The problem here is that unicode has a few problems, so it can’t be supported 100%, and everything and everyone support it a bit differently. The default is often ASCII, and if you want to support unicode:

  1. EVERYTHING must support it all the way… The input, processing, and output, as well as source and target.
  2. In some cases, like older Oracle installations, the operating system environment containing such instances must be setup right.
  3. In some cases, like some Microsoft installations, you must use the exact code page sometimes.
  4. With GRAPHIC characters, especially if they are the early microsoft/IBM ones, all bets might be off, and you may have to settle.

One good thing though, these are unicode, so it SHOULD be doable:

From wikipedia…
“The Unicode codepoints for the letter are U+0142 for the lower case, and U+0141 for the capital.[11] In the LaTeX typesetting system Ł and ł may be typeset with the commands \L{} and \l{}, respectively. The HTML-codes are Ł and ł for Ł and ł, respectively.”

Your first task should be to run the process with a few of the offending records in preview mode. Check the target(just before the converter in the preview window). If it is right, the problem is with the target driver, or some target centric area. Check the source. If it is bad, the problem is with the source driver, or some source centric area. THEY are usually the culprit.
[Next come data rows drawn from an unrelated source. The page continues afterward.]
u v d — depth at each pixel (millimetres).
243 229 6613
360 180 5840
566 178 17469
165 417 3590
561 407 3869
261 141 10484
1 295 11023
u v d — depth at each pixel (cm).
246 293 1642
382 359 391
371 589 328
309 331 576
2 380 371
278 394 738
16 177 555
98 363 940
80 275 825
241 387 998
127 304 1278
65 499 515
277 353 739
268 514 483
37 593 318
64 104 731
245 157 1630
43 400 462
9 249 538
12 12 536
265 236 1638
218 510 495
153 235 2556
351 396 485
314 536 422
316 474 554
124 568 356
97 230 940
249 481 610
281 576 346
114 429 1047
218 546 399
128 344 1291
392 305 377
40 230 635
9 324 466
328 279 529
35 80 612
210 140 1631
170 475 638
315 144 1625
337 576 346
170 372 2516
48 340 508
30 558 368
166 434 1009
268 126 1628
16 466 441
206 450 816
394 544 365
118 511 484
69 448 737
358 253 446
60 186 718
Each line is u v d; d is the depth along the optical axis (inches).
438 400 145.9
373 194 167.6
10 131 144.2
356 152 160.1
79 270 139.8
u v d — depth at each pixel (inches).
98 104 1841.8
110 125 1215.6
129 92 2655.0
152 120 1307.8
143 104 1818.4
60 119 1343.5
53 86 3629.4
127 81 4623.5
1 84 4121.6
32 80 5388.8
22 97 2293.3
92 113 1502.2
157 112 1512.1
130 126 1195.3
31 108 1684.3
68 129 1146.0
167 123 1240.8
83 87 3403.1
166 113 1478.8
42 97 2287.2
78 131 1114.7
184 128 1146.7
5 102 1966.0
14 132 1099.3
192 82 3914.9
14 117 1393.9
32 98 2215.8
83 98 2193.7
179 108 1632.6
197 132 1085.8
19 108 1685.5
Then maybe try key points in between to find one that fails, and work back from there.

OH, and if you are using an oracle version prior to 12(I forget the EXACT version in 12 where they fixed it), and you find the problem is THERE, it might be an ENVIRONMENT problem. You will have to fix the environment(it is just a couple environment variable settings)

https://docs.oracle.com/cd/E12102_01/books/AnyInstAdm784/AnyInstAdmPreInstall18.html

and restart the drivers and/or snaplex.

We’re using Aurora, so we’re communicating using MySQL libs on UTF-8 defined InnoDB tables.
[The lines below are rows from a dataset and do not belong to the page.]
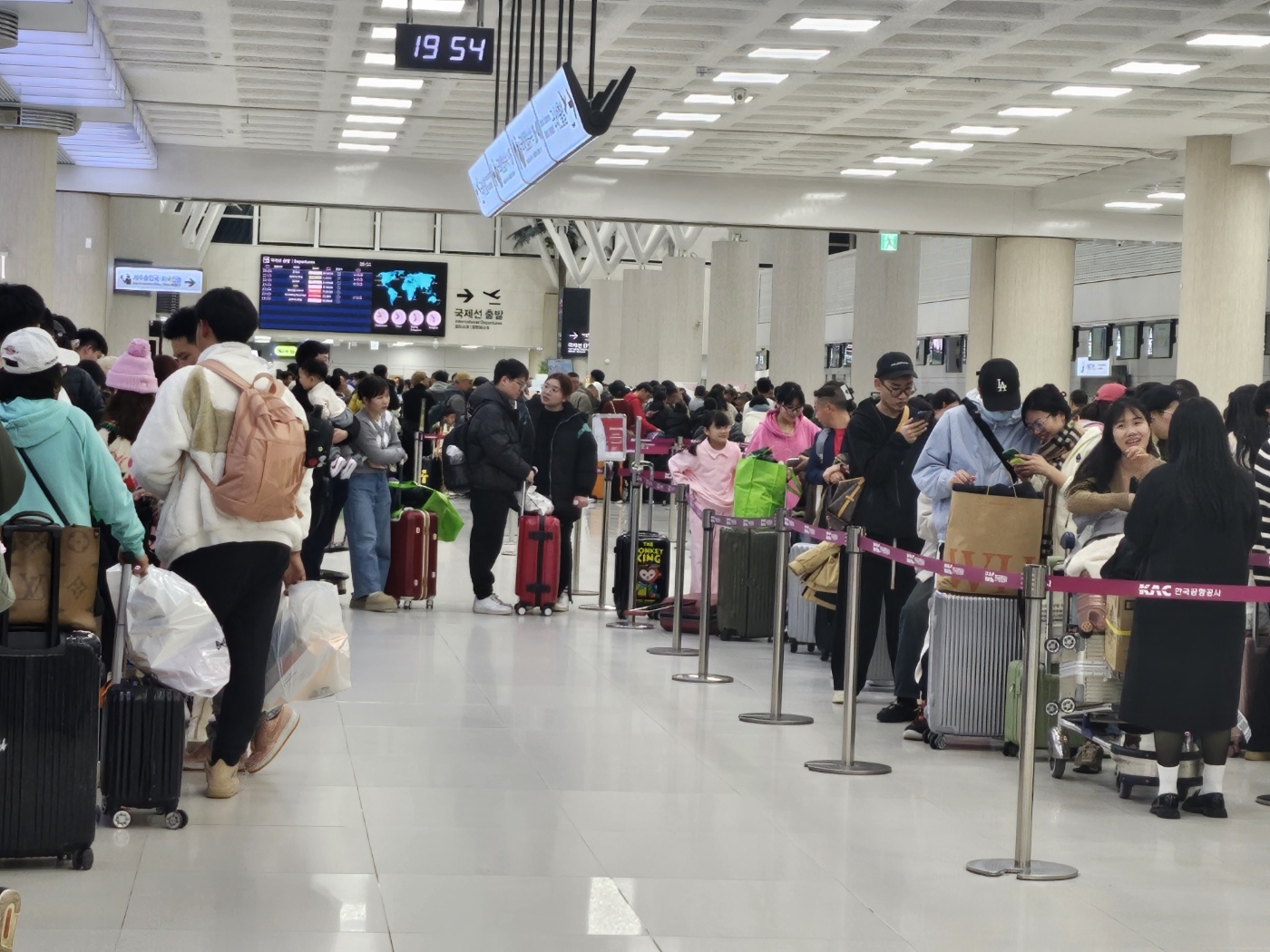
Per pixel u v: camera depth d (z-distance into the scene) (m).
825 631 9.34
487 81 16.59
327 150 21.92
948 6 13.68
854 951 4.12
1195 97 16.95
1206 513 5.68
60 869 4.63
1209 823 5.75
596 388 23.08
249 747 6.00
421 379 21.03
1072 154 20.81
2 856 4.54
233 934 4.07
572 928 4.24
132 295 34.97
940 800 5.98
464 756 6.43
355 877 4.65
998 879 4.88
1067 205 23.58
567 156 10.76
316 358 10.48
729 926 4.30
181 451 5.23
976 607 6.95
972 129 19.19
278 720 6.02
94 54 14.99
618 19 14.02
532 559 11.24
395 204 22.33
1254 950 4.24
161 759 5.12
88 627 4.79
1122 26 14.29
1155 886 4.85
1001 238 24.23
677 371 40.50
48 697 4.55
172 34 15.17
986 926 4.38
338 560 14.10
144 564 5.12
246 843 4.98
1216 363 19.28
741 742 6.95
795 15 13.88
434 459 20.91
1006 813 5.79
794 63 15.80
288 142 21.39
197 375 5.21
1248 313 19.31
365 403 10.90
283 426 5.20
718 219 23.03
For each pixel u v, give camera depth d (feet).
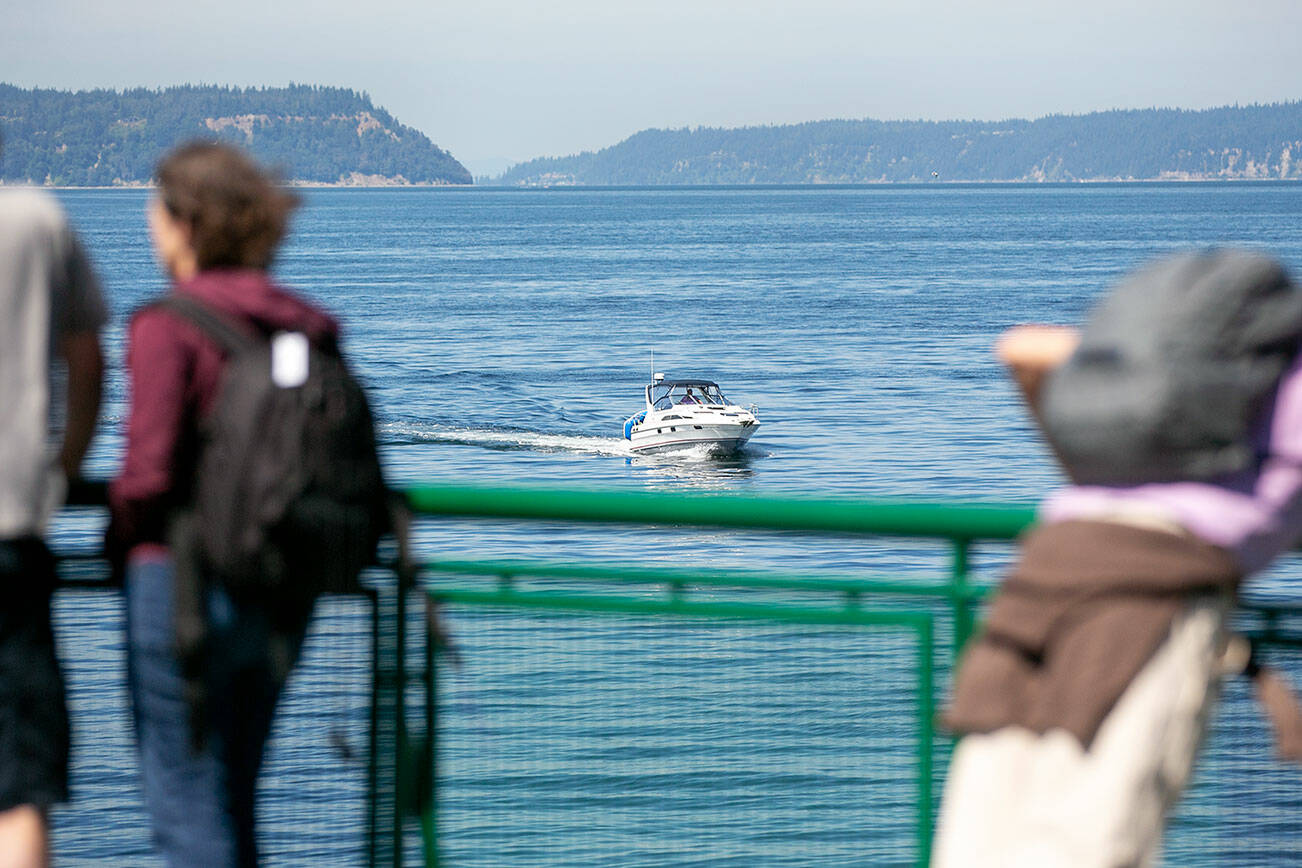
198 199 34.91
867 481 394.52
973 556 40.27
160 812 37.60
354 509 34.60
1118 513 29.09
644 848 41.81
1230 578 28.48
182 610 34.24
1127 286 29.94
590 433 483.92
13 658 36.11
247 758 38.04
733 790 41.06
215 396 34.24
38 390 35.47
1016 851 28.43
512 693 42.42
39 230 35.37
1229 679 38.19
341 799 43.52
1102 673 27.94
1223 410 28.07
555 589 42.65
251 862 38.29
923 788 39.99
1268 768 37.96
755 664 41.19
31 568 36.14
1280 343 28.30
Under the hood, we’ve drilled down into how to test this:

  1. JSON generator does not output correctly if you copy paste the value
  2. Inserting the value manually into the UTF-8 table and running a select against it successfully loads the character into Snaplogic (it is properly previewable)
  3. Selecting that value and then inserting it back into the table fails, as the value inputted is just a ? instead of the proper character

So, under the hood, it seems like there’s a problem with either the insert or merge steps, or both.

We’ve considered bypassing this by creating an S3 file that we upload, but this feels like overkill for what should be an otherwise simple insert.

We’ve found a good workaround for this issue thanks to a recent MySQL Snap release that hasn’t even made it into the release notes yet.

The MySQL Bulk load snap allows you to define the working character encoding set, which successfully inserts UTF8 encoded strings into a table. So, it looks like Insert and Merge could use the same encoding flag change that Bulk Load supports, if possible.

Did you try to set properties for the mysql account with
useUnicode=yes
characterEncoding=utf8
It works for our Aurora instance.

1 Like

THANK YOU jaybodra!!! Turns out our workaround broke in MySQL 5.7, and we stumbled upon our own question which now has your solution that worked. A bunch of employees with special characters in their names will be very grateful!